═════ EXTRACTED ENTRIES ═════
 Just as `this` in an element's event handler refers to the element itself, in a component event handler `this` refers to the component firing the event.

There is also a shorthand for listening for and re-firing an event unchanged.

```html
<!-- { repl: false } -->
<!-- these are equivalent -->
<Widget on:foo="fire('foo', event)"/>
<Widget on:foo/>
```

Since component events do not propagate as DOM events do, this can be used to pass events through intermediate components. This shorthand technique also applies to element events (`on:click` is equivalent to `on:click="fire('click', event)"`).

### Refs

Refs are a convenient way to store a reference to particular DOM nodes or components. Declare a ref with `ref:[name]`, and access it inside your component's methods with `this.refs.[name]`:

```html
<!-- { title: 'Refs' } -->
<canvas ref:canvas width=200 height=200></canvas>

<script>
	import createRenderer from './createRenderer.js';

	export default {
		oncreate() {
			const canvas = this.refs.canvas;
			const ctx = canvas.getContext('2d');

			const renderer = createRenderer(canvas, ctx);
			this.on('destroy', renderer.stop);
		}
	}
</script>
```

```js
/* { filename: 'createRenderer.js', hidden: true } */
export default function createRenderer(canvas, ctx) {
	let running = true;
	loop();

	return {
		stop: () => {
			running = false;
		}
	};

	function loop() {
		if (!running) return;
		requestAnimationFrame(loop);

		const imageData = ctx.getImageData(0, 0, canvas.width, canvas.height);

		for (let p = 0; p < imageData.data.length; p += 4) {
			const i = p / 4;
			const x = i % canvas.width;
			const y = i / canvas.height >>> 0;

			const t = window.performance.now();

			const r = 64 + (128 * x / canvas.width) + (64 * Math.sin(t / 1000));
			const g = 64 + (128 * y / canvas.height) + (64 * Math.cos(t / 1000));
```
═════
═════ EXTRACTED ENTRIES ═════
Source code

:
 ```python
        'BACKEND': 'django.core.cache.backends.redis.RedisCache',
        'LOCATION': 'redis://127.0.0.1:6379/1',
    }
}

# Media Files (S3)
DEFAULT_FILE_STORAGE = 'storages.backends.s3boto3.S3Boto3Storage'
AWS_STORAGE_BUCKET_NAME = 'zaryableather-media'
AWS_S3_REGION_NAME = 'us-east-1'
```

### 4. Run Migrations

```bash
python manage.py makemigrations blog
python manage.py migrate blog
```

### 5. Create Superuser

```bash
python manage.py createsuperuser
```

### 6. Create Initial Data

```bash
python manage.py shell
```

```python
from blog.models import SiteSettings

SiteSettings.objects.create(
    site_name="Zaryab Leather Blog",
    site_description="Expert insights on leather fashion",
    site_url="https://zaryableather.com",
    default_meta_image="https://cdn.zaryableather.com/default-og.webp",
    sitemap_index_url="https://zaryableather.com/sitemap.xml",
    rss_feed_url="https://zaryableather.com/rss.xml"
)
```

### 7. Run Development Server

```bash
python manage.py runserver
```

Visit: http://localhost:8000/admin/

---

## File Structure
═════
TASK:
Report all lines in the listing above that contain the word "equivalent".

RESPONSE BELOW:
<!-- these are equivalent -->
Since component events do not propagate as DOM events do, this can be used to pass events through intermediate components. This shorthand technique also applies to element events (`on:click` is equivalent to `on:click="fire('click', event)"`).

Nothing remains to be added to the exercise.